- **Given instruction**
Begin at the first line and stop after the line that has "catalogue / barcode: US 98859". Write out these lines again, renaming "collectors" to "gathered by" and leaving everything else unchanged.

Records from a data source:
## BEGIN
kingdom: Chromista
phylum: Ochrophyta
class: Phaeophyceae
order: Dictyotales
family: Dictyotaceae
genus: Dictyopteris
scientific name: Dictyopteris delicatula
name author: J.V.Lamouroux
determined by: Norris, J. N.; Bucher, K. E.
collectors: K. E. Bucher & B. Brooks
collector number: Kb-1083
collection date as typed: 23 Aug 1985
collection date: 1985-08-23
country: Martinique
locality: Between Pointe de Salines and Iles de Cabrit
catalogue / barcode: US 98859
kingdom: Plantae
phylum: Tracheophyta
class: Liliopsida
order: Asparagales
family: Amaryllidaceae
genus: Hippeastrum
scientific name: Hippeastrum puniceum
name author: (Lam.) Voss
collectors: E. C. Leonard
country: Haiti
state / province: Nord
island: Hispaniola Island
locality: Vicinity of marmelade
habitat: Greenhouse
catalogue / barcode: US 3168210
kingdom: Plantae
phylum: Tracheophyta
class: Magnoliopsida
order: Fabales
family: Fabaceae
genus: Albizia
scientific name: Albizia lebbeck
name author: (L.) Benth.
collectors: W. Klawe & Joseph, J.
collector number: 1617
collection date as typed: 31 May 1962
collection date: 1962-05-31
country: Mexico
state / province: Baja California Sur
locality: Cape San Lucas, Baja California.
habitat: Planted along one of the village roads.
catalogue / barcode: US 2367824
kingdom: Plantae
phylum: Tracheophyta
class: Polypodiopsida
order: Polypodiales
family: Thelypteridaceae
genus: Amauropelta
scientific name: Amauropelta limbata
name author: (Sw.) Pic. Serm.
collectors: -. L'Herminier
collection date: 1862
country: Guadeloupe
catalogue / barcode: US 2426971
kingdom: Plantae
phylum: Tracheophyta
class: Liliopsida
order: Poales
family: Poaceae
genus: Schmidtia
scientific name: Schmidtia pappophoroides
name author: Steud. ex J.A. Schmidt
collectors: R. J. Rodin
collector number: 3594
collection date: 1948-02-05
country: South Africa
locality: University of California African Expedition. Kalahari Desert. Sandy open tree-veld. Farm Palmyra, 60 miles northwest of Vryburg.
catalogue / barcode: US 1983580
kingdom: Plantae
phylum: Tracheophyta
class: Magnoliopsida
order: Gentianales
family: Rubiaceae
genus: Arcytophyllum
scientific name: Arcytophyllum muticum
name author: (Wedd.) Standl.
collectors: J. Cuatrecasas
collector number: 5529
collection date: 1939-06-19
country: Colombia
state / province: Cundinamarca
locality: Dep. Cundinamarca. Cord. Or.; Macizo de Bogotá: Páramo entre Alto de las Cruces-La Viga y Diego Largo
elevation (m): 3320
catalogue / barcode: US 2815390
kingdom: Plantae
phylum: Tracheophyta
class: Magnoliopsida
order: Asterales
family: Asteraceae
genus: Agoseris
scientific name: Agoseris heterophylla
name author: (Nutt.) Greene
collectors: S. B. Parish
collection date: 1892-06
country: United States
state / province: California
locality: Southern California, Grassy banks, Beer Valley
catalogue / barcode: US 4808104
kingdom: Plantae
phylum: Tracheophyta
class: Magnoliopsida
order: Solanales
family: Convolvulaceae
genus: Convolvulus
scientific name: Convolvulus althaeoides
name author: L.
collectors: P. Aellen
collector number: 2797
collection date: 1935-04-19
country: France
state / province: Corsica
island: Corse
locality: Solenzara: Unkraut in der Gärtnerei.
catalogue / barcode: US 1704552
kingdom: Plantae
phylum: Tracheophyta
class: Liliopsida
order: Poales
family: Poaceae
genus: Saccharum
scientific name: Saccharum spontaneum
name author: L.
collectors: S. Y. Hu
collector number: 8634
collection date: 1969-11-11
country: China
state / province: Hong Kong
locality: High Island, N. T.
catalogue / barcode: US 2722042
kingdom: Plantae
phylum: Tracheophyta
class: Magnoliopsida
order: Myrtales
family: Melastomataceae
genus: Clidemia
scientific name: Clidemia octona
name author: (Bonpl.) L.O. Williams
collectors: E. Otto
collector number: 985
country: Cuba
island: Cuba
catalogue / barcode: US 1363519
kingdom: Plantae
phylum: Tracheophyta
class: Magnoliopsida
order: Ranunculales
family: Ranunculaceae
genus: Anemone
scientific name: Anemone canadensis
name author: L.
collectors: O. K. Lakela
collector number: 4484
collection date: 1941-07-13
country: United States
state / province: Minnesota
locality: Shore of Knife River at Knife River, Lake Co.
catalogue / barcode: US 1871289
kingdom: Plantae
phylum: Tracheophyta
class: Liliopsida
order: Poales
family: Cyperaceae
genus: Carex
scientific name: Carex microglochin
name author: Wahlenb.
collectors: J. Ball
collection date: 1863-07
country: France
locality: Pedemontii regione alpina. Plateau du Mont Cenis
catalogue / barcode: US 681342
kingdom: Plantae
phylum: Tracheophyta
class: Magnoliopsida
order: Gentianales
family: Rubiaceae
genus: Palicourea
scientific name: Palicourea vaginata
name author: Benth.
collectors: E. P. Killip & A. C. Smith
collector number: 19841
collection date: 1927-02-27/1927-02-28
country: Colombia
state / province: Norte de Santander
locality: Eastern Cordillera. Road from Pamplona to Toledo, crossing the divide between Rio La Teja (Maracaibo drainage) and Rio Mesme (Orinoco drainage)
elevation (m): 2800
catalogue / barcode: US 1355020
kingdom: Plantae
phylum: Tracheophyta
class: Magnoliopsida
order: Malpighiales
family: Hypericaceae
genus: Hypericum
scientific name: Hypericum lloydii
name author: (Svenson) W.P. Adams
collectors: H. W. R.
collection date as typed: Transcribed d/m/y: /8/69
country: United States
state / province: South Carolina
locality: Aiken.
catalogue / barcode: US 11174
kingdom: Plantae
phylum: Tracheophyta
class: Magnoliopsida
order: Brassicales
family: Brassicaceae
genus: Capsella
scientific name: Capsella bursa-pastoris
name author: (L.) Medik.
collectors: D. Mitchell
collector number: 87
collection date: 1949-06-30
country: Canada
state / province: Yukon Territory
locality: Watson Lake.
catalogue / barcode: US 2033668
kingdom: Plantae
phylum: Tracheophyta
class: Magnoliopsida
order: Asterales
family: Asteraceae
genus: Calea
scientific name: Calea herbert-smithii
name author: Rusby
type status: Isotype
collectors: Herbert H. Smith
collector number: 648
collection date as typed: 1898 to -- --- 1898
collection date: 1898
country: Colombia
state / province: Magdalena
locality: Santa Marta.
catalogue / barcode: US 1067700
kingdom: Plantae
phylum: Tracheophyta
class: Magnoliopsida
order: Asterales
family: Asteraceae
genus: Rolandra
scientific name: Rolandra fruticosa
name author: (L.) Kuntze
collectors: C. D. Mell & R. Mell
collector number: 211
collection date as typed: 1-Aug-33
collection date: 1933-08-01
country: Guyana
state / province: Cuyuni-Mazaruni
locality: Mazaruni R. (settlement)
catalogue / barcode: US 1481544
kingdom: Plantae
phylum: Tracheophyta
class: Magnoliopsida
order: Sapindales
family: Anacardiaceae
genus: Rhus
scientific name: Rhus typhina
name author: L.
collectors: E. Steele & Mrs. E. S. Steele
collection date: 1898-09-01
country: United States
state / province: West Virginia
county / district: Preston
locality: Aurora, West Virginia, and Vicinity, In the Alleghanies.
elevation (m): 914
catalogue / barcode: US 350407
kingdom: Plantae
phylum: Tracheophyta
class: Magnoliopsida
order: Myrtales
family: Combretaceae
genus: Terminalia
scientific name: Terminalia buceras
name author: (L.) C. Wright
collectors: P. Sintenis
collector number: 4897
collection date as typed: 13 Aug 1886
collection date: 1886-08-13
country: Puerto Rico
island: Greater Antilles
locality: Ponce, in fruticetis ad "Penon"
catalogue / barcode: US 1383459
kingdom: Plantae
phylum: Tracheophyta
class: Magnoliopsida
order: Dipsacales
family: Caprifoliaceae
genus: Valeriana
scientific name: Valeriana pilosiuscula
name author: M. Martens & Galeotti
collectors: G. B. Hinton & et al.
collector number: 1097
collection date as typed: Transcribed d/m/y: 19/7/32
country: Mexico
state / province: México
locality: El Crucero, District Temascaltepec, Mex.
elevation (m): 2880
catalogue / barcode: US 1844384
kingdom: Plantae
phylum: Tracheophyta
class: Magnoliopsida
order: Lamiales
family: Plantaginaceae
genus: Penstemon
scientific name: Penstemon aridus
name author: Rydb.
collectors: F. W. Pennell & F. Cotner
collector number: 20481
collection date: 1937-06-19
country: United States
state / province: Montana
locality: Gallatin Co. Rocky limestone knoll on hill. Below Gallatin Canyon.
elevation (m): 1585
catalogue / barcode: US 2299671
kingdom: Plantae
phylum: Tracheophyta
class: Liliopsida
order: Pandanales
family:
## END
- **Reply to the exercise**
kingdom: Chromista
phylum: Ochrophyta
class: Phaeophyceae
order: Dictyotales
family: Dictyotaceae
genus: Dictyopteris
scientific name: Dictyopteris delicatula
name author: J.V.Lamouroux
determined by: Norris, J. N.; Bucher, K. E.
gathered by: K. E. Bucher & B. Brooks
collector number: Kb-1083
collection date as typed: 23 Aug 1985
collection date: 1985-08-23
country: Martinique
locality: Between Pointe de Salines and Iles de Cabrit
catalogue / barcode: US 98859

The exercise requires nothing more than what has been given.